CSD Data Curation – The Human Touch

Rather than tell you how long I have worked at CCDC as a Scientific Editor in the Database Group, perhaps I will instead measure the time in the growth of the Cambridge Structural Database (CSD) and tell you that when I started working here, the CSD had just passed the 180,000 mark. As I’m sure you know, today, more than 800,000 structures later, we are very close to entering the 1 millionth structure into the CSD.

But what do we mean when we say ‘entering’ data into the CSD, a process we refer to as data curation?

Digital transformation and data curation

Although the way in which data is deposited has changed significantly over this period, it may surprise you to know how much of a human touch is still involved with the production of the CSD. Back in those days of 180,000 (still not telling you when!) CSD entries, just over half of structures were sent to us in CIF format. Nowadays, this number is well over 99%. This might lead you to think that there would be less need for human intervention in producing the CSD. However, as you can see below, the Database Group here at CCDC is still quite sizeable with a significant portion of our time being spent on building and maintaining the CSD.

  

The CCDC Database Team – January 2019

In the days when almost half of the data was arriving at CCDC in non-CIF format (and in many cases hard copy of one type or another), a significant amount of human effort was required to convert the hard-copy data we received into an electronic format, with the inevitable introduction of a certain amount of human error. Thankfully, the software we used in those days was well set up to perform internal checks on atomic coordinates versus reported bond lengths and allowed such errors to be corrected.
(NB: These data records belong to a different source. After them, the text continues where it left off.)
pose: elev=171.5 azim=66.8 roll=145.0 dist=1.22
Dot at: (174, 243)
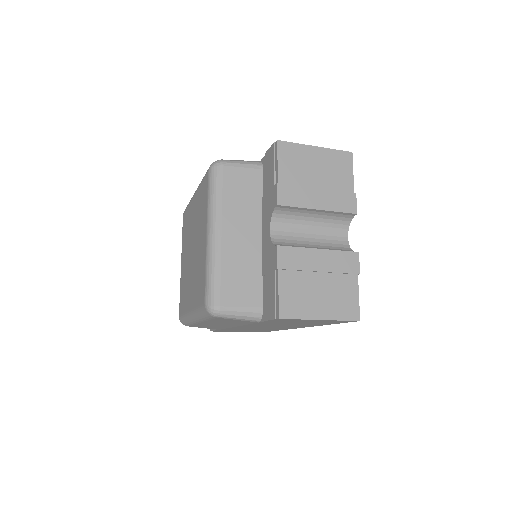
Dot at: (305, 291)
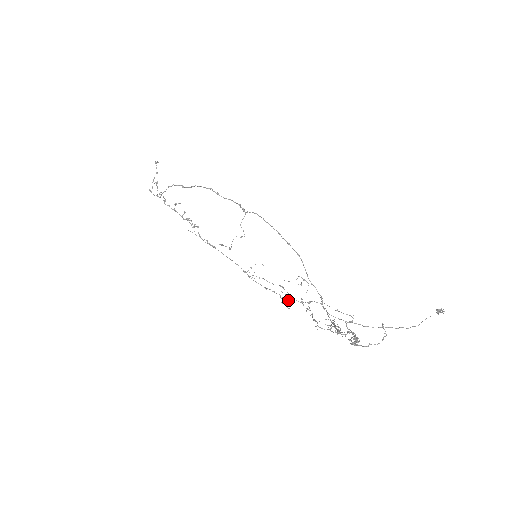
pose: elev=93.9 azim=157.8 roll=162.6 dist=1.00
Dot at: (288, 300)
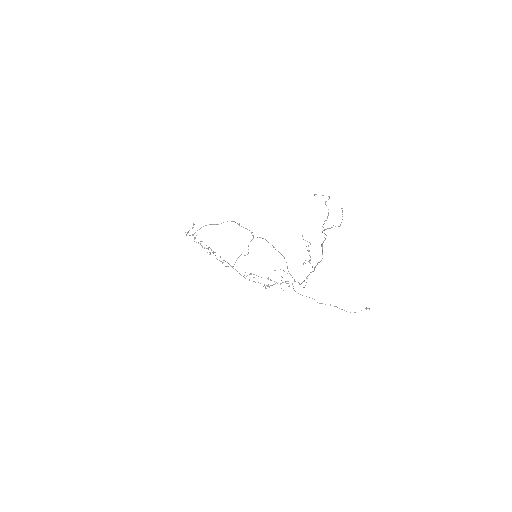
Dot at: (270, 285)
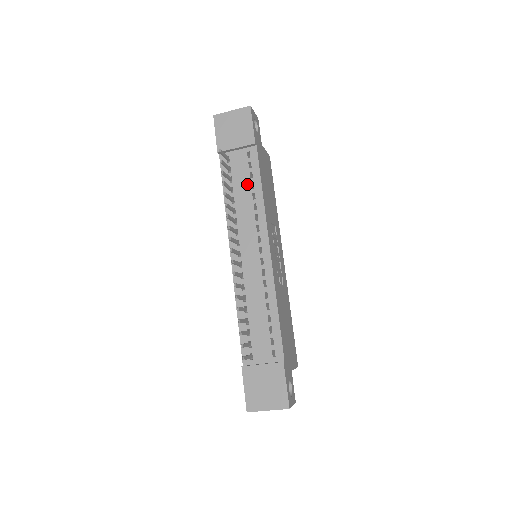
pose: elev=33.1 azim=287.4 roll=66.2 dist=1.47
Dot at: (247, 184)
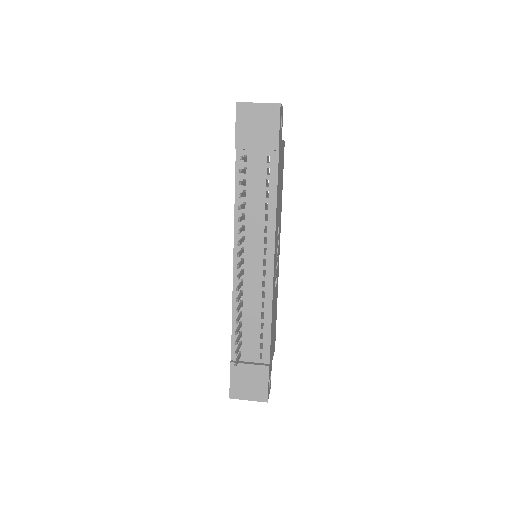
Dot at: (262, 191)
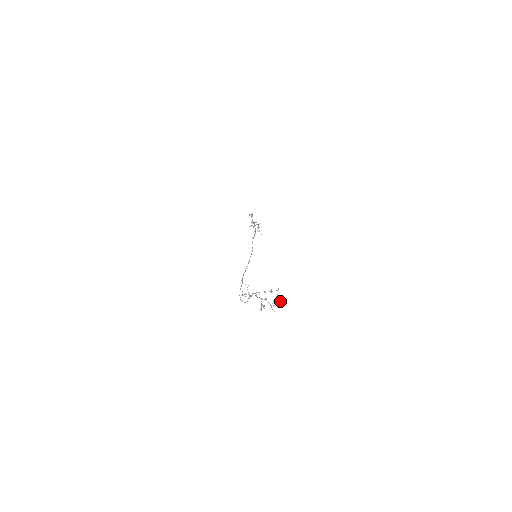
A considerable amount of human effort was also required to construct chemical diagrams and to produce chemical names.

These days almost all data is deposited electronically in CIF format and with the introduction almost 6 years ago of CSD-Xpedite [1], the process of deposition of data at the CCDC and the initial processing of CIFs is automated for the majority of structures. CSD-Xpedite includes a program known as DeCIFer [2] which uses a Bayesian approach to suggest a likely chemical representation based on a combination of the observed geometry of molecules in a structure and knowledge based on the hundreds of thousands of (editor-validated) structures already in the CSD. DeCIFer also attempts to resolve disorder based on the reported atom occupancies in a CIF. We also have software which attempts to generate a chemical name automatically using third party software [3].

Adding the human touch

Although the data output from DeCIFer gives us a good starting point, every one of the (typically 50,000+ per year) new structures entering the CSD is manually checked by one of the Scientific Editors. In the case of many small organic molecules, little intervention is required beyond a check for chemical sense, although human error in the generation of a structure still cannot be entirely overlooked.  For instance, if hydrogen atoms have not been located and/or are mis-assigned then the algorithm will struggle and a human eye is much more suited to spotting the problem.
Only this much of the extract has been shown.